Notice anything? All sane, measured, moderate men, not an exposed hot button among them. Also among them in that 20-year span was one Super Bowl appearance, offset by a lot of mediocrity.
Oh, Angelo could get riled when his methods were questioned or his moves second-guessed, but what followed was most often a Casey Stengel-style malapropism: the deposed general manager defended the “mythology” of the Bears’ due diligence in the Sam Hurd matter. He meant to say “methodology”; regardless, tortured syntax is a poor substitute for a roiling stream of angry invective.
The waters grew calm with Ditka’s departure. With Emery, the Bears were hiring to a type: a calm, careful consensus-builder with whom they felt comfortable, not a fiery agitator who would keep things edgy.
Some observers see an increasingly powerful hand of Lovie Smith in all this; the coach had a say in hiring the man who will function as his boss, and even before the search began, the Bears made it clear that Smith was being retained.
The declaration was interpreted — and criticized — as a harmful restriction of Emery’s power, but it was purely business: Smith is owed roughly $13 million for the two years remaining on his contract. The Bears are the McCaskey family business, and eating Smith’s contract is an expense they would rather not absorb, especially when they remain quite fond of him.
What matters is whether Emery is up to a job that involves more than finding players — he is setting the course for the entire franchise. It’s only fair to withhold judgment until he has spent some time doing that job, and just as fair to say he is in a tough situation.
He was not a “buzz hire,” like Theo Epstein, whose World Series résumé will buy another round of patience among the longest-suffering Cub fans. He doesn’t have the three-title credibility John Paxson brought to the Bulls’ front office, or the royal bloodlines of the Blackhawks’ Stan Bowman, whose father has more championship rings than fingers.
What Emery has is a reputation as a meticulous, industrious grinder who worked his way into this opportunity by hitting more often than he missed in an unpredictable business. But with a long-sought franchise quarterback on hand and coming into his own at age 28, restless Bears fans don’t want to hear about starting over. Put the right guy in charge and it’s 1985 all over again.
Angelo was ousted a year after a fourth division title and a trip to the N.F.C. championship game, the second-best showing of his 11-year tenure. And if the Bears had stolen the two or three wins they needed to secure a playoff berth after Jay Cutler broke his thumb, chances are Angelo would still be around.
But Caleb Hanie’s shortcomings as an N.F.L. quarterback exposed an alarming talent disparity between the Bears and their divisional rivals in Green Bay and Detroit. They masked it for a time with defense, special teams and Cutler’s inspired play last year, but delete the franchise quarterback from the picture and the Bears became the Buffalo Bills West.

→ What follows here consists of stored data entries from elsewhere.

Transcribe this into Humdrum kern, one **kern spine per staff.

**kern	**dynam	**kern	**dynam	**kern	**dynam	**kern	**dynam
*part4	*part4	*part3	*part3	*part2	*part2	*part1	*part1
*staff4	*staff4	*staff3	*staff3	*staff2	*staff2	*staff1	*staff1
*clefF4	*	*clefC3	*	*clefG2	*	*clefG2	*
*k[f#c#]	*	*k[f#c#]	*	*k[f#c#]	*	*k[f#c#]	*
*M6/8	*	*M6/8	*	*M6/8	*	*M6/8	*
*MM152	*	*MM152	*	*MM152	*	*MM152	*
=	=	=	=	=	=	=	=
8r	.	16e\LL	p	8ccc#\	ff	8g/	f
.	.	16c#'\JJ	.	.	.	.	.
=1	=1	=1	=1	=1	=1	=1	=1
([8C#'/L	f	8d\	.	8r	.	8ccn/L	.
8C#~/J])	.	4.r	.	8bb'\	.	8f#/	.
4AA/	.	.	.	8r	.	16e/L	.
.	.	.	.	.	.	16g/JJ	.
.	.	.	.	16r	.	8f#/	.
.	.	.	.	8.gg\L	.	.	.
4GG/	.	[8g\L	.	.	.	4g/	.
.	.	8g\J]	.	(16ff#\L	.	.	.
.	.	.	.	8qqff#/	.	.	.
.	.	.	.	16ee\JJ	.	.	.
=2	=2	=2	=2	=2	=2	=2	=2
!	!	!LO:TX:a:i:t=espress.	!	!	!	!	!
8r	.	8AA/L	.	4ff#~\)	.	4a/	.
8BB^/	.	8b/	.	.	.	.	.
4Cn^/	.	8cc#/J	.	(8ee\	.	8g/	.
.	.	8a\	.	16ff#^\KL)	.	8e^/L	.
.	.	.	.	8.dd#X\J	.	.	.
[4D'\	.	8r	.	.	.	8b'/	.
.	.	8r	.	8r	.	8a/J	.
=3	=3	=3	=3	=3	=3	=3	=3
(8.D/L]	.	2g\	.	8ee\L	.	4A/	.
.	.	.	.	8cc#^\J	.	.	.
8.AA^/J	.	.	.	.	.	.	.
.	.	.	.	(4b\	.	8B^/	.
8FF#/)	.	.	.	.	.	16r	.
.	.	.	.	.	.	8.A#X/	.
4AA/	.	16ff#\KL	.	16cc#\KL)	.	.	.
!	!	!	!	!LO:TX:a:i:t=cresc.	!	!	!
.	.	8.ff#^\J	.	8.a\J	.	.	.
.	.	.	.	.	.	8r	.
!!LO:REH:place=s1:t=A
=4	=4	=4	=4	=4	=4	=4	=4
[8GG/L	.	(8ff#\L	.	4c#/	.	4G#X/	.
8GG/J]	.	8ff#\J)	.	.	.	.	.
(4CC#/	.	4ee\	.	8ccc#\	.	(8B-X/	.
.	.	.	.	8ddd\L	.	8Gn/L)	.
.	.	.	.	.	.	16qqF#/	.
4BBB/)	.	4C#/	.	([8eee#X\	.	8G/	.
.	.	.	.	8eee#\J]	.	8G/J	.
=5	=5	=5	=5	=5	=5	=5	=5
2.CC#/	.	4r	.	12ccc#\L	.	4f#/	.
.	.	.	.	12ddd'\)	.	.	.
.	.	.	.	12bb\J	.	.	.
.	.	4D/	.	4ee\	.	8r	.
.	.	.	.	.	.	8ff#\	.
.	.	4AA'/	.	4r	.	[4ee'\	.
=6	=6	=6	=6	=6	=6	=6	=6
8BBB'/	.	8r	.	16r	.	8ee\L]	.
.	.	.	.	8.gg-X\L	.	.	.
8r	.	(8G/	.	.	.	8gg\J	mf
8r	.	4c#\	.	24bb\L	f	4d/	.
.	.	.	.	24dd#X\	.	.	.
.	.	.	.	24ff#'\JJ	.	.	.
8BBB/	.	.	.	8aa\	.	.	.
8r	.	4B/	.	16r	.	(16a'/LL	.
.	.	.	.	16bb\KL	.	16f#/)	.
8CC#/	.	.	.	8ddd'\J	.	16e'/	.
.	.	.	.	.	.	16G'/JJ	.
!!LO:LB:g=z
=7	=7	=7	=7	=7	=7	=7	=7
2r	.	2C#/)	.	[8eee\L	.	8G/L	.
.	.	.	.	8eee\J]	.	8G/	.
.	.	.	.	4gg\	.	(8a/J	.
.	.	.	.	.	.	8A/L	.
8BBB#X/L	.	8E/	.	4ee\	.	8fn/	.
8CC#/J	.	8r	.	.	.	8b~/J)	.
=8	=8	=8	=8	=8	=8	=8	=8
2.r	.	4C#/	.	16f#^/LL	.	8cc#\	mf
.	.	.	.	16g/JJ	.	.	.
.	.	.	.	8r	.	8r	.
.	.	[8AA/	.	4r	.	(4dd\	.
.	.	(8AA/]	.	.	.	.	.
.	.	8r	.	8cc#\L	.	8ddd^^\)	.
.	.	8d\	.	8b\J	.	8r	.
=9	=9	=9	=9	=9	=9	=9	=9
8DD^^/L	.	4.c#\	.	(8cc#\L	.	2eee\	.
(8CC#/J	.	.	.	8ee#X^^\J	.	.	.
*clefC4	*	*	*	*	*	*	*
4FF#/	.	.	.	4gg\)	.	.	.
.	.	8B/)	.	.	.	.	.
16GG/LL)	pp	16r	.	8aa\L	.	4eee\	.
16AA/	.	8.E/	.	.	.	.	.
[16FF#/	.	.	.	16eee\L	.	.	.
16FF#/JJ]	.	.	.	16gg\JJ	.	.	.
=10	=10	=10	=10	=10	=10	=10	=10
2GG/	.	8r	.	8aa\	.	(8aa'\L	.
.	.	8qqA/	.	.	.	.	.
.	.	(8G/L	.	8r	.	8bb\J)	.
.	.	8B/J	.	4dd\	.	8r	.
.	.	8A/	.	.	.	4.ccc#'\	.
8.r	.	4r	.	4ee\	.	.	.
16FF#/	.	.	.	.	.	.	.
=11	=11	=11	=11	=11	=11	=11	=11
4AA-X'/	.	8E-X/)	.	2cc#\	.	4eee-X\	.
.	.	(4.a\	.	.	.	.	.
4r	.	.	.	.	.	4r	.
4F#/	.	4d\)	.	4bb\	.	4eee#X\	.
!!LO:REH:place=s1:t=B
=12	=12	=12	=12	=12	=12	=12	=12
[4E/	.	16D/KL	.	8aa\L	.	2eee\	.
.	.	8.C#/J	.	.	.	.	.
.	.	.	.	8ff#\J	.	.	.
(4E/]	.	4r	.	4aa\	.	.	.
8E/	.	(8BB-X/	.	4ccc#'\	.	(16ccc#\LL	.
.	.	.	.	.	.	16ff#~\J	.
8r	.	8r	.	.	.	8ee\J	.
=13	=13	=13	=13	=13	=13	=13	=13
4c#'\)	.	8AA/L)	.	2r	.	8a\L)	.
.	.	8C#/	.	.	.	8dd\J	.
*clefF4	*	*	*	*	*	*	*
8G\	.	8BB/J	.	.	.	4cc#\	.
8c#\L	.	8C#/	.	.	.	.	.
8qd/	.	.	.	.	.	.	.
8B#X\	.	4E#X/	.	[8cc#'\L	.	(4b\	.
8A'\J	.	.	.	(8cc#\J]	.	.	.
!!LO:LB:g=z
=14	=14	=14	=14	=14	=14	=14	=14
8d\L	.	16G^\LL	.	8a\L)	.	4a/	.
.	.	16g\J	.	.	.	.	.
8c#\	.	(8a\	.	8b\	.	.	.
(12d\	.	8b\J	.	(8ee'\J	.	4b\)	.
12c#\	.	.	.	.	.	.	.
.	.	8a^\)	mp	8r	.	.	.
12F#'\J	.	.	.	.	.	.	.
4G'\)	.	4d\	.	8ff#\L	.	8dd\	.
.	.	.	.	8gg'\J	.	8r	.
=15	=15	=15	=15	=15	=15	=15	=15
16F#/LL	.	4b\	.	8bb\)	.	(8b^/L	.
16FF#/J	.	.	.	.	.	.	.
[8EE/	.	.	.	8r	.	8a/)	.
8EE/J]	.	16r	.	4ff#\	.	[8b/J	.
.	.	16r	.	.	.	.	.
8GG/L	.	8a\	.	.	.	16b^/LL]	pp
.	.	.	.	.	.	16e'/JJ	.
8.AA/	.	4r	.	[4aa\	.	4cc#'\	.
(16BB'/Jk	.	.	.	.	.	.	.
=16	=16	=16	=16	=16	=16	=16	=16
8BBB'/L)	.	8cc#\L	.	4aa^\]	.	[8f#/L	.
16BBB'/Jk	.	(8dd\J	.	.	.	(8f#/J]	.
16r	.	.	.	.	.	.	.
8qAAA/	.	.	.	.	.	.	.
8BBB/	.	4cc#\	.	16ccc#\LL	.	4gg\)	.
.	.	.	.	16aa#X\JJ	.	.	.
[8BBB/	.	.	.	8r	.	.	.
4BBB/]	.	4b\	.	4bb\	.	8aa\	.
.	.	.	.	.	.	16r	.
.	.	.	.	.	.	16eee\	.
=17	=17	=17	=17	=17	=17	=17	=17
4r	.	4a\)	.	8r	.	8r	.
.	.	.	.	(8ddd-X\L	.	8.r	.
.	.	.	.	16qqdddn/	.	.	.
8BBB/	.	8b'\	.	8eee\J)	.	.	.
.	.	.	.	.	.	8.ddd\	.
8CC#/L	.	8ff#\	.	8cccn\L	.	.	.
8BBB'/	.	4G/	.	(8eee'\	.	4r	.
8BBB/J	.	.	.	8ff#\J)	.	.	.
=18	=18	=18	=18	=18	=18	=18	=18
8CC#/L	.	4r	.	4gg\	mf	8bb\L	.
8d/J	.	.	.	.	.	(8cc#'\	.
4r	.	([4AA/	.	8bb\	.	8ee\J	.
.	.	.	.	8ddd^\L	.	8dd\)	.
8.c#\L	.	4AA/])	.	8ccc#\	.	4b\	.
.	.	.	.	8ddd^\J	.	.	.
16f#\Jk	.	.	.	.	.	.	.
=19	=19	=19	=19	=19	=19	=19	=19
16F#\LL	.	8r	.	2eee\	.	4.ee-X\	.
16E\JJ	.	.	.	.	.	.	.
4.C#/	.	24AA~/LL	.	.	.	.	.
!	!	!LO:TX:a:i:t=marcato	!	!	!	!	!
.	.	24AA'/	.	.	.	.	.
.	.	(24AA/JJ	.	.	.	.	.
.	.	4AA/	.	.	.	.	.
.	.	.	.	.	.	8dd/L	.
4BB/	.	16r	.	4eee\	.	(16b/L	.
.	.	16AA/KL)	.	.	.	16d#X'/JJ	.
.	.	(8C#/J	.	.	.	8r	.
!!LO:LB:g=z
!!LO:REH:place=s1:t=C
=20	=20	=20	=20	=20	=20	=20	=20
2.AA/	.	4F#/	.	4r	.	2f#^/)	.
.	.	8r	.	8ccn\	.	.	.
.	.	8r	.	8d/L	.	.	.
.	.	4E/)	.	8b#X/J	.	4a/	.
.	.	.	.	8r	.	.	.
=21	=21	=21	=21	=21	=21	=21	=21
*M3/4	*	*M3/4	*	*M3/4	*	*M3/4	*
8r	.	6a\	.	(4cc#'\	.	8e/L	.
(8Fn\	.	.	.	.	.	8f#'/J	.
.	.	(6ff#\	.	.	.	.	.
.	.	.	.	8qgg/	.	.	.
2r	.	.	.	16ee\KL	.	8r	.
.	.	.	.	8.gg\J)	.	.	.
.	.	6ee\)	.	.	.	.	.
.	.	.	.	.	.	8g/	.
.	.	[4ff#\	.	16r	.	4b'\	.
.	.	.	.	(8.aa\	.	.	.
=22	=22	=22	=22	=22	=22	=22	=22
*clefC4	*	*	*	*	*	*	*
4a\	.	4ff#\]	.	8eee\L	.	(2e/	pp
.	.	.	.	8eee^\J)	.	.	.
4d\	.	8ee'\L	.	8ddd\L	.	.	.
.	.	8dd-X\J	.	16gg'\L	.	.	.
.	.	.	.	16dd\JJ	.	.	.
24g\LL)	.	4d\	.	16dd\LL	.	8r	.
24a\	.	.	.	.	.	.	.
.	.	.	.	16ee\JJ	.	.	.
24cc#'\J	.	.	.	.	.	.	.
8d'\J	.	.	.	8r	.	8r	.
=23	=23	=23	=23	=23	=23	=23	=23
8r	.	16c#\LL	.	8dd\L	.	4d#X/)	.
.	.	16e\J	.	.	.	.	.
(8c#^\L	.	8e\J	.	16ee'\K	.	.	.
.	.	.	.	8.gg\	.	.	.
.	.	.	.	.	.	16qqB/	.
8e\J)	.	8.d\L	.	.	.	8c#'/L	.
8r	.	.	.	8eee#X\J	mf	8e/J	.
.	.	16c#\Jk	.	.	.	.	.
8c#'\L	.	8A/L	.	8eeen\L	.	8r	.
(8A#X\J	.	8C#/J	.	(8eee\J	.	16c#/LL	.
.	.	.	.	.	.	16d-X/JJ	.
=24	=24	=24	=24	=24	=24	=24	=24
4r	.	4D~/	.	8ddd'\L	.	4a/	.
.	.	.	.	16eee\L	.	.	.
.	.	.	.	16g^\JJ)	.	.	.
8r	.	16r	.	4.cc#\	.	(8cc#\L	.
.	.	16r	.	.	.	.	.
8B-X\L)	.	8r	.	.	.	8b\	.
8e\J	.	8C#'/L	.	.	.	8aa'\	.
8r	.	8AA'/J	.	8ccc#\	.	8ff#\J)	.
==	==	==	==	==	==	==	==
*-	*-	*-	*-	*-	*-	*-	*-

Add aging, too. The Packers and Lions were not just better, but younger. Something had to be done.
Sam Hurd’s hiring no doubt hastened Angelo’s departure. The Bears are George Halas’s legacy, and Virginia McCaskey is George Halas’s daughter. She might not be running the team, but she is fiercely protective of Bears history and their rightful place in Chicago. Hurd’s arrest and the scope of his alleged involvement in the drug trade was an embarrassment, compounded by the revelation that he was under investigation in Texas when the Bears signed him.
Hurd was as complicit in Angelo’s dismissal as Hanie. Memo to Phil Emery: character matters as much as 40-yard-dash times in roster decisions.
Then again, Emery didn’t have to be reminded of that. His résumé includes a stop at the Naval Academy, where it matters more.